Upon the release of FreeSync 2, display manufacturers requested that AMD provide more clarity towards its improvements over the “vanilla” FreeSync. This prompted the company to rebrand the successor to FreeSync 2 HDR, reflecting its introduction of high-dynamic range support. Unfortunately, this is still causing confusion in the industry thanks to clashing comments about the technology’s brightness.
In an interview with PC Perspective, AMD’s senior marketing manager Antal Tungler clarified that while the addition of HDR is the crux of improvements to the FreeSync successor, that isn’t all it enhances. Tungler states that FreeSync 2 HDR is basically on par with VESA’s DisplayHDR 600 certification, claiming that the company will always aim for the highest brightness, contrast ratio and colour gamut as possible without sacrificing the variable refresh rate.

(Given data)
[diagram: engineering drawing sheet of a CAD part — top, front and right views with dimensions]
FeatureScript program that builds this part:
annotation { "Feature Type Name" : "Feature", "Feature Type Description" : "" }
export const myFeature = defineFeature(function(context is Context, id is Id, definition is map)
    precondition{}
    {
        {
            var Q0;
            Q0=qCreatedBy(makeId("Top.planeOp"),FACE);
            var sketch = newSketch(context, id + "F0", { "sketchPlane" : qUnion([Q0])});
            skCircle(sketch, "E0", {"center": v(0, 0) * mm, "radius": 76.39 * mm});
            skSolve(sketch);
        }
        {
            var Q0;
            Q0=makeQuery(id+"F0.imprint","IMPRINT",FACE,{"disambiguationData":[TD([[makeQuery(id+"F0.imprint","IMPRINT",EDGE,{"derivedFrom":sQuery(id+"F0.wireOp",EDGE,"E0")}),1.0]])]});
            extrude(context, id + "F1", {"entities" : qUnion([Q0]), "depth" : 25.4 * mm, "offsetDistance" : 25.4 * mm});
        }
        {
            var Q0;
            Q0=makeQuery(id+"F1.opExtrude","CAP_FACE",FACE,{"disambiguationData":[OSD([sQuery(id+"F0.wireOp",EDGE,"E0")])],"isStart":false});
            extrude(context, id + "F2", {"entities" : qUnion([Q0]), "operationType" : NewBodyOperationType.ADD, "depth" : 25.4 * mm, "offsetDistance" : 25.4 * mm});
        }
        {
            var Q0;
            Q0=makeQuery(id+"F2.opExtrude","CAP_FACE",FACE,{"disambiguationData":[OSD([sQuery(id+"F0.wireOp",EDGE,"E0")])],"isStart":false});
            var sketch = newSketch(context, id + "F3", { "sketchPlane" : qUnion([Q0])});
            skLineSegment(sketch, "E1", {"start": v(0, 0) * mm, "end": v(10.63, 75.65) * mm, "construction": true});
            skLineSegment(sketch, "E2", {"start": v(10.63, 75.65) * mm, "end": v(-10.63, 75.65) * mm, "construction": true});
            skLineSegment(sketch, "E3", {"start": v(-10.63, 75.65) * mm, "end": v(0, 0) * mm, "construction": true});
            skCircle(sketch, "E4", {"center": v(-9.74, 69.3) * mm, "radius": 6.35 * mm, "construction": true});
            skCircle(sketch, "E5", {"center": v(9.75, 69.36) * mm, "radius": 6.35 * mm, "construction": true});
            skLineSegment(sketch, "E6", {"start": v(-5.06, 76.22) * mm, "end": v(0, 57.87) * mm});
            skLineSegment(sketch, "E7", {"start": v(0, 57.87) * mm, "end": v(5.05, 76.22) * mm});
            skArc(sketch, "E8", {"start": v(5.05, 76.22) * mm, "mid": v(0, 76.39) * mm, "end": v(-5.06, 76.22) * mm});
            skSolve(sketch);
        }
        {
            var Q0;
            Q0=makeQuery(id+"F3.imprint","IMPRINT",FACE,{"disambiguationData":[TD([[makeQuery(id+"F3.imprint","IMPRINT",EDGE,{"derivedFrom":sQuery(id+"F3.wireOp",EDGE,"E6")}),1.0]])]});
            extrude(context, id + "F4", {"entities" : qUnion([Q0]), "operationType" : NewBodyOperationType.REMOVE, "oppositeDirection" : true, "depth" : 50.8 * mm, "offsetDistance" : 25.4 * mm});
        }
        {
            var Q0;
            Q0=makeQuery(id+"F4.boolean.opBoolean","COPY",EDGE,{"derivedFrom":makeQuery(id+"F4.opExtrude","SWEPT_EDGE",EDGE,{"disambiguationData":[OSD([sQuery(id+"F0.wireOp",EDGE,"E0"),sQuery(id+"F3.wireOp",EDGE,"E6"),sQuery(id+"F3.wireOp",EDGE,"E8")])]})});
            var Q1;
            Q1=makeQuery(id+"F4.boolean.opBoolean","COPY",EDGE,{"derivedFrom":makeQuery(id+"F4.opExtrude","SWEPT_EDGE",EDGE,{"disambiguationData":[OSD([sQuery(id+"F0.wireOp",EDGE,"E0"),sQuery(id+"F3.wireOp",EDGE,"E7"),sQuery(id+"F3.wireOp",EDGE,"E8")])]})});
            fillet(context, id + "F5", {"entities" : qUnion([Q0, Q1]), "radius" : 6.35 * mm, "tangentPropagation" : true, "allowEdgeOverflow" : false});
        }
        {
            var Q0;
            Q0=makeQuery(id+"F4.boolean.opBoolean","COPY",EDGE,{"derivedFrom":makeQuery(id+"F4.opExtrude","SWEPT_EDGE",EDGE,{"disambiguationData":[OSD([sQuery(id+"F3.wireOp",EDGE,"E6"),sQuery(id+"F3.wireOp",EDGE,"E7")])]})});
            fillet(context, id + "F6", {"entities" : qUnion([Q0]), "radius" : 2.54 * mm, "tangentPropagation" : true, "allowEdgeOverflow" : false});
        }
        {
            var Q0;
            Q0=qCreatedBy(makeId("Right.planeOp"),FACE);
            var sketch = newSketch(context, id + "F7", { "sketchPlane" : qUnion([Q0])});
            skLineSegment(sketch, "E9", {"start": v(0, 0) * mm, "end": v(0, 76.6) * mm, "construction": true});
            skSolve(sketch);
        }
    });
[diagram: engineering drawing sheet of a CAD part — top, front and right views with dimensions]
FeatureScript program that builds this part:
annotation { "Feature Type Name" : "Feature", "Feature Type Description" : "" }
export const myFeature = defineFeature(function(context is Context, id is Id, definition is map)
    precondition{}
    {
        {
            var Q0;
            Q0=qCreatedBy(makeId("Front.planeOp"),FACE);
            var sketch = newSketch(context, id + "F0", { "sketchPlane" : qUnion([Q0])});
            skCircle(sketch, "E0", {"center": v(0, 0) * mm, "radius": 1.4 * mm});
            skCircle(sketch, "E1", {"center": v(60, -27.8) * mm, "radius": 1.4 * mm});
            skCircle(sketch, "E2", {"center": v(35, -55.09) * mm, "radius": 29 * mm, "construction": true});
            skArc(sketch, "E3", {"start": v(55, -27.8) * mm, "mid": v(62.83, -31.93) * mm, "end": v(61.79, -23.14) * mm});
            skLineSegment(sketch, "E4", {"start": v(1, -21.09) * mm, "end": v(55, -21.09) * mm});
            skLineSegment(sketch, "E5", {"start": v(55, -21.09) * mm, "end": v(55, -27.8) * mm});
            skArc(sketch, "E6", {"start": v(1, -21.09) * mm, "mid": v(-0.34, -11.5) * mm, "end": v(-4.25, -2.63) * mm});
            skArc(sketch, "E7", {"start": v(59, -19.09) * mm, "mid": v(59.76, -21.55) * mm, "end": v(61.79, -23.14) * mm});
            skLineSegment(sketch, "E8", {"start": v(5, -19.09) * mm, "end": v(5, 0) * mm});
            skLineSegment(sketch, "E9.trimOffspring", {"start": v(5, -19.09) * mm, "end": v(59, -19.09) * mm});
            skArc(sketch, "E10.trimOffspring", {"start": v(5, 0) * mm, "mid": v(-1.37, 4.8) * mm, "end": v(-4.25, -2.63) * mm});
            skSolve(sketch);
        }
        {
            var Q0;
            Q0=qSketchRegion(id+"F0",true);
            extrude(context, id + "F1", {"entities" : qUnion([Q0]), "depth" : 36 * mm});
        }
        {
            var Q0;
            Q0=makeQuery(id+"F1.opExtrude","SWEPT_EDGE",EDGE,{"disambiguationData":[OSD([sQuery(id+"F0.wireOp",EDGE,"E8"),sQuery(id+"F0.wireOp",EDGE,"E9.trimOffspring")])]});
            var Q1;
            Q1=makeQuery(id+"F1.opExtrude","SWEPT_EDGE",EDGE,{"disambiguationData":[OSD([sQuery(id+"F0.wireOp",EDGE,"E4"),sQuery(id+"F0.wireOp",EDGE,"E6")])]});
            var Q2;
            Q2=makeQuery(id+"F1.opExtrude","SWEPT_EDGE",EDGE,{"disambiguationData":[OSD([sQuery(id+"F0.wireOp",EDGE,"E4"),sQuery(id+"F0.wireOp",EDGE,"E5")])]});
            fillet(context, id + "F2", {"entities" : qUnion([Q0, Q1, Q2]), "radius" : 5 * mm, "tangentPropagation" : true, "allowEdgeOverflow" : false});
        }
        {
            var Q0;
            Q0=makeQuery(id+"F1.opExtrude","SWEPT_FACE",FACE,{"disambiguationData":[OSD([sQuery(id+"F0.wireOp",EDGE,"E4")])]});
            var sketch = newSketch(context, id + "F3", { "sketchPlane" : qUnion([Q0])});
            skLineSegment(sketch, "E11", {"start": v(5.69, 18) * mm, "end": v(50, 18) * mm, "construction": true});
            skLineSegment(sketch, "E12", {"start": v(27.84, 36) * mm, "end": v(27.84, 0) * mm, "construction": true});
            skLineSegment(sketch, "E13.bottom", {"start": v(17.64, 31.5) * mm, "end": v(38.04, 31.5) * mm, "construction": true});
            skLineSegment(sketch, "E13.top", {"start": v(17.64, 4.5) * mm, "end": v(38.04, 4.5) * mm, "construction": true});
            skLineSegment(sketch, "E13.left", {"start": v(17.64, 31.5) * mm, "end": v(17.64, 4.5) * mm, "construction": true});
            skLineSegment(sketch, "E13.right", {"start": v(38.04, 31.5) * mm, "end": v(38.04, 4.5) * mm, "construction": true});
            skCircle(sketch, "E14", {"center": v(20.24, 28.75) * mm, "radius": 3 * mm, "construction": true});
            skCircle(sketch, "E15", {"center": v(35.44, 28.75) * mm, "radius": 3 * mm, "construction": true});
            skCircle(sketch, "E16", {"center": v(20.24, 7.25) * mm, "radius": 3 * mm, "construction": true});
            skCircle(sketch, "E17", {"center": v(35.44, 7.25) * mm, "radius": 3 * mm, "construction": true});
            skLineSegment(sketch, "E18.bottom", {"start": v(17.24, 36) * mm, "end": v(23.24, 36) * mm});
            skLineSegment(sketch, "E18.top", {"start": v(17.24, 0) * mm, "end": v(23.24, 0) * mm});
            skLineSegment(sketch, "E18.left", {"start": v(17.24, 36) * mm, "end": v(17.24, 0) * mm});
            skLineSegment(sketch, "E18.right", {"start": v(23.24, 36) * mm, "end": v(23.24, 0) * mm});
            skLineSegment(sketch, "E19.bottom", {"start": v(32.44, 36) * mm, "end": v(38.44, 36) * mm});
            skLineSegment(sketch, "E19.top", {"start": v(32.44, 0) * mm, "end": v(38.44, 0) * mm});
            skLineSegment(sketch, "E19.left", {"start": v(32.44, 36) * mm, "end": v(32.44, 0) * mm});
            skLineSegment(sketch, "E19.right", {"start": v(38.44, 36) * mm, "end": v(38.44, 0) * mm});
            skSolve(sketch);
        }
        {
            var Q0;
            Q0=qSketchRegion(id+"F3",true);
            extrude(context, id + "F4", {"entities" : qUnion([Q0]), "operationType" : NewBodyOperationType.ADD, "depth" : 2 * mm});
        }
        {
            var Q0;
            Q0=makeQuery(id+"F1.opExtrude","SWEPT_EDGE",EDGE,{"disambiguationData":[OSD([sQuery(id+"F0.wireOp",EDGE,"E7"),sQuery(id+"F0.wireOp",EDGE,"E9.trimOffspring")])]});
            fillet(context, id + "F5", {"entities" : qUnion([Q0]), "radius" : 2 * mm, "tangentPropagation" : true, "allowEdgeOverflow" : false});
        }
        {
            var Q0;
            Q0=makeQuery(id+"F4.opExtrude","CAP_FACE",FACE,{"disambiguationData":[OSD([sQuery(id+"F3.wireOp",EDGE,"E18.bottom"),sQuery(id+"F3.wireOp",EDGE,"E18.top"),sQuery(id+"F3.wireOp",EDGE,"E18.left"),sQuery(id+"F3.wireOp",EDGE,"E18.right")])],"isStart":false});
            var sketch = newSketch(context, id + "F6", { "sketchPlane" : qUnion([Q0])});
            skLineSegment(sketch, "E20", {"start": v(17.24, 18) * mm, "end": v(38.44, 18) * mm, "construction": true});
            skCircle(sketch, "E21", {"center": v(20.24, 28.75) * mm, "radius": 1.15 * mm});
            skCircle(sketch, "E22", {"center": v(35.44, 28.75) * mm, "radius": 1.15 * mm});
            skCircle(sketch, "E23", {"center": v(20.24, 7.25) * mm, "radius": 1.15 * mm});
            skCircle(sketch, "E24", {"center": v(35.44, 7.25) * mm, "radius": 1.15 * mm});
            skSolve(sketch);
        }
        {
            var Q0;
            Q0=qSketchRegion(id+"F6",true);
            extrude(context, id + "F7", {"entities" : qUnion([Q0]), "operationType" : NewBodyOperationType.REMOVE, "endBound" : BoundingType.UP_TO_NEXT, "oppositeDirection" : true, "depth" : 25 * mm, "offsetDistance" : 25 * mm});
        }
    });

(Questions to answer)
1. Translate this sentence from the FreeSync 2 HDR article into Spanish: "Upon the release of FreeSync 2, display manufacturers requested that AMD provide more clarity towards its improvements over the “vanilla” FreeSync."
2. Write the next few sentences of the FreeSync 2 HDR article, picking up right after its last sentence.
You won't need the records for anything here.

(Outputs by task)
1. Tras el lanzamiento de FreeSync 2, los fabricantes de pantallas pidieron a AMD que aclarara mejor las mejoras que ofrecía frente al FreeSync «vanilla».

2.
This contrasts the range of FreeSync 2 monitors already in circulation that only achieve DisplayHDR 400 certification. These displays will now be able to carry the newly clarified FreeSync 2 HDR title despite not hitting DisplayHDR 600, further fragmenting customer understanding of the technology. AMD acknowledged this in a statement to TechPowerUp, explaining that the two technologies are “separate and independent from each other.”
“When DisplayHDR 400 was defined, it was clear from the start that the FreeSync 2 requirements for colour gamut, max brightness, and contrast ratio set a higher bar than DisplayHDR 400. AMD is not lowering the bar for FreeSync 2 HDR to align with DisplayHDR 400. We’re clarifying that a display that meets the requirements for DisplayHDR 600, or higher, could meet the color gamut, max brightness and contrast ratio requirements of FreeSync 2 HDR.”
This means that it is possible for displays to meet the requirements for AMD’s FreeSync 2 HDR, but still fall short of VESA’s DisplayHDR 600 minimums. Still, any monitor with FreeSync 2 HDR implementation will sit above ordinary DisplayHDR 400 in most aspects, including the potential to pump the brightness above 400 nits, and even 600 nits despite the lack of certification.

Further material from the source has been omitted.